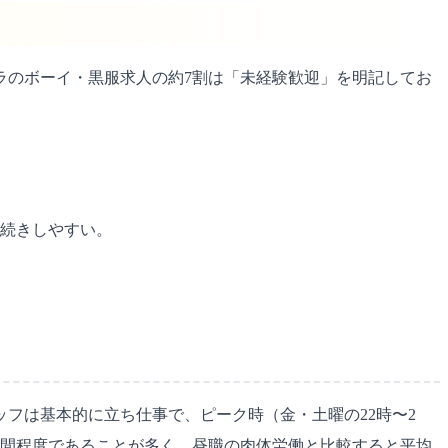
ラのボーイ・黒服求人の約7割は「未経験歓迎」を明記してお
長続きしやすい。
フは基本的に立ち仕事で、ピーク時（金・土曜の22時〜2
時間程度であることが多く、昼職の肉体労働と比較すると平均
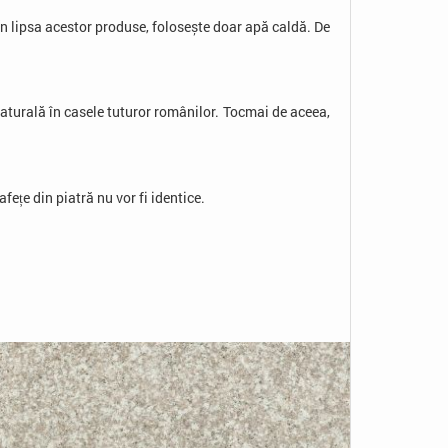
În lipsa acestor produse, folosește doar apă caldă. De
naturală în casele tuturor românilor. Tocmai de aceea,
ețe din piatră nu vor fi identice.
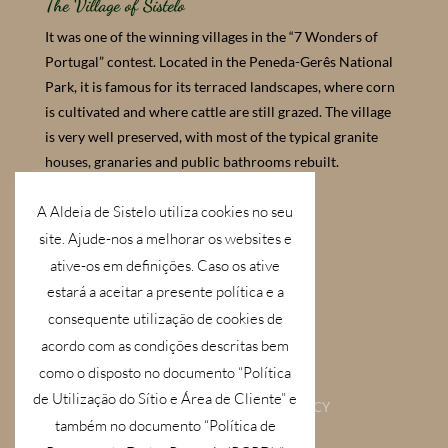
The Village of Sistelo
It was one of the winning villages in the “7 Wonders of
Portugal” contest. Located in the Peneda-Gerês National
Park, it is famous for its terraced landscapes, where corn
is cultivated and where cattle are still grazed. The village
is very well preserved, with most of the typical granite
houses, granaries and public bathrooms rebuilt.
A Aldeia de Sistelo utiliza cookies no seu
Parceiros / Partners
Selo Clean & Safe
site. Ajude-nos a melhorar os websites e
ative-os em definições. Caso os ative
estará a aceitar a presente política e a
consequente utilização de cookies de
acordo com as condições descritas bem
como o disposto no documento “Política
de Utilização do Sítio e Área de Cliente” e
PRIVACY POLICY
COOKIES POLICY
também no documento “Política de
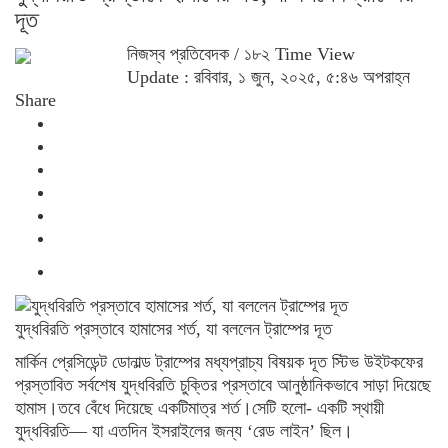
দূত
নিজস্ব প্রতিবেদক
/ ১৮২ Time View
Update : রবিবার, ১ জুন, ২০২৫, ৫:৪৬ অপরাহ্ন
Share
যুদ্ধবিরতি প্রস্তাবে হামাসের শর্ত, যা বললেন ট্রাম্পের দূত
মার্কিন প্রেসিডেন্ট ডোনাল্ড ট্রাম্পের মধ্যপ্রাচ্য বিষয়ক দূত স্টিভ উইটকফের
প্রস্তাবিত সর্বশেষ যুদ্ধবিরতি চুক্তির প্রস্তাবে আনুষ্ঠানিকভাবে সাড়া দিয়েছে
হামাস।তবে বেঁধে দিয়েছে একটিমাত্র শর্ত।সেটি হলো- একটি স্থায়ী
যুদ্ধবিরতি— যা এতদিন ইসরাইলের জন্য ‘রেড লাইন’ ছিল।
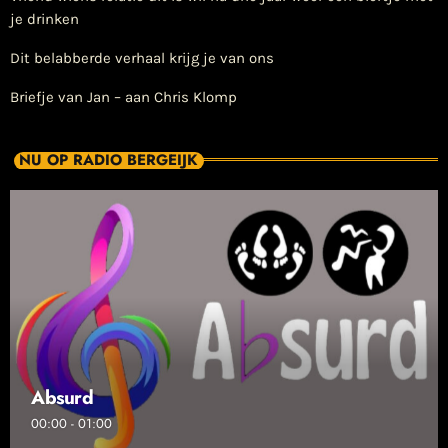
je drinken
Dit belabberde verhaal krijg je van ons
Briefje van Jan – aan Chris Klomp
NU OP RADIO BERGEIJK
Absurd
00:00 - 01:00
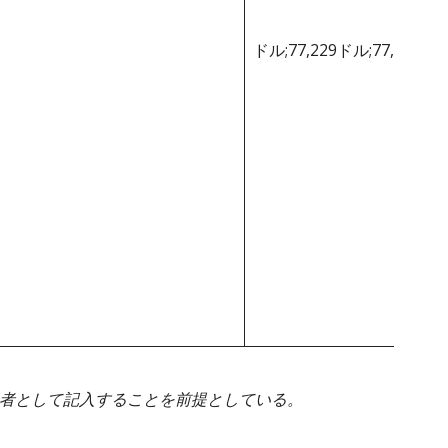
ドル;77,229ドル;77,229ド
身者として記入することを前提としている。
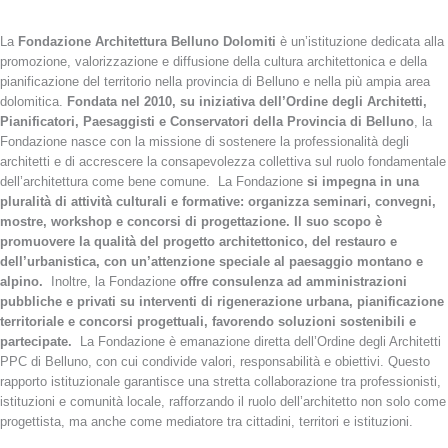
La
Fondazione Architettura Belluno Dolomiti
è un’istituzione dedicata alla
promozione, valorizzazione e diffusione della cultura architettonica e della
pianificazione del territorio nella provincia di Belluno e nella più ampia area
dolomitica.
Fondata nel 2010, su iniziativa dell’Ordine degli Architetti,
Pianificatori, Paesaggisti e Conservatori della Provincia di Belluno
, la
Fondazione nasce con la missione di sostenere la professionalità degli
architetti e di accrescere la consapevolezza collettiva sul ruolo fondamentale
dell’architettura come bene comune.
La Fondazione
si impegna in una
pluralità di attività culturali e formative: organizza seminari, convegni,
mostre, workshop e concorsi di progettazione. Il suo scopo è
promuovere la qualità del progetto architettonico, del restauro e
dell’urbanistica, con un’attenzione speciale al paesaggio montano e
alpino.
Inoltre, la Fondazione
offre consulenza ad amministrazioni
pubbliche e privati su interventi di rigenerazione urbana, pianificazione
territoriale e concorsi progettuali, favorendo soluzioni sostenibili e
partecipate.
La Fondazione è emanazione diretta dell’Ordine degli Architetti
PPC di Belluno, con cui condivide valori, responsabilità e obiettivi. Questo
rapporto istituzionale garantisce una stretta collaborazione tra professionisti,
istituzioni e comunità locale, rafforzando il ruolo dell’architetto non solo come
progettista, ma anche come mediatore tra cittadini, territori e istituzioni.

+---+

--- Written task ---
Repeat all of the lines above word for word. Leave the pictures out of your answer.

--- Answer area ---
ラのボーイ・黒服求人の約7割は「未経験歓迎」を明記してお
長続きしやすい。
フは基本的に立ち仕事で、ピーク時（金・土曜の22時〜2
時間程度であることが多く、昼職の肉体労働と比較すると平均
În lipsa acestor produse, folosește doar apă caldă. De
naturală în casele tuturor românilor. Tocmai de aceea,
ețe din piatră nu vor fi identice.
The Village of Sistelo
It was one of the winning villages in the “7 Wonders of
Portugal” contest. Located in the Peneda-Gerês National
Park, it is famous for its terraced landscapes, where corn
is cultivated and where cattle are still grazed. The village
is very well preserved, with most of the typical granite
houses, granaries and public bathrooms rebuilt.
A Aldeia de Sistelo utiliza cookies no seu
Parceiros / Partners
Selo Clean & Safe
site. Ajude-nos a melhorar os websites e
ative-os em definições. Caso os ative
estará a aceitar a presente política e a
consequente utilização de cookies de
acordo com as condições descritas bem
como o disposto no documento “Política
de Utilização do Sítio e Área de Cliente” e
PRIVACY POLICY
COOKIES POLICY
também no documento “Política de
দূত
নিজস্ব প্রতিবেদক
/ ১৮২ Time View
Update : রবিবার, ১ জুন, ২০২৫, ৫:৪৬ অপরাহ্ন
Share
যুদ্ধবিরতি প্রস্তাবে হামাসের শর্ত, যা বললেন ট্রাম্পের দূত
মার্কিন প্রেসিডেন্ট ডোনাল্ড ট্রাম্পের মধ্যপ্রাচ্য বিষয়ক দূত স্টিভ উইটকফের
প্রস্তাবিত সর্বশেষ যুদ্ধবিরতি চুক্তির প্রস্তাবে আনুষ্ঠানিকভাবে সাড়া দিয়েছে
হামাস।তবে বেঁধে দিয়েছে একটিমাত্র শর্ত।সেটি হলো- একটি স্থায়ী
যুদ্ধবিরতি— যা এতদিন ইসরাইলের জন্য ‘রেড লাইন’ ছিল।
je drinken
Dit belabberde verhaal krijg je van ons
Briefje van Jan – aan Chris Klomp
NU OP RADIO BERGEIJK
Absurd
00:00 - 01:00
ドル;77,229ドル;77,229ド
身者として記入することを前提としている。
La
Fondazione Architettura Belluno Dolomiti
è un’istituzione dedicata alla
promozione, valorizzazione e diffusione della cultura architettonica e della
pianificazione del territorio nella provincia di Belluno e nella più ampia area
dolomitica.
Fondata nel 2010, su iniziativa dell’Ordine degli Architetti,
Pianificatori, Paesaggisti e Conservatori della Provincia di Belluno
, la
Fondazione nasce con la missione di sostenere la professionalità degli
architetti e di accrescere la consapevolezza collettiva sul ruolo fondamentale
dell’architettura come bene comune.
La Fondazione
si impegna in una
pluralità di attività culturali e formative: organizza seminari, convegni,
mostre, workshop e concorsi di progettazione. Il suo scopo è
promuovere la qualità del progetto architettonico, del restauro e
dell’urbanistica, con un’attenzione speciale al paesaggio montano e
alpino.
Inoltre, la Fondazione
offre consulenza ad amministrazioni
pubbliche e privati su interventi di rigenerazione urbana, pianificazione
territoriale e concorsi progettuali, favorendo soluzioni sostenibili e
partecipate.
La Fondazione è emanazione diretta dell’Ordine degli Architetti
PPC di Belluno, con cui condivide valori, responsabilità e obiettivi. Questo
rapporto istituzionale garantisce una stretta collaborazione tra professionisti,
istituzioni e comunità locale, rafforzando il ruolo dell’architetto non solo come
progettista, ma anche come mediatore tra cittadini, territori e istituzioni.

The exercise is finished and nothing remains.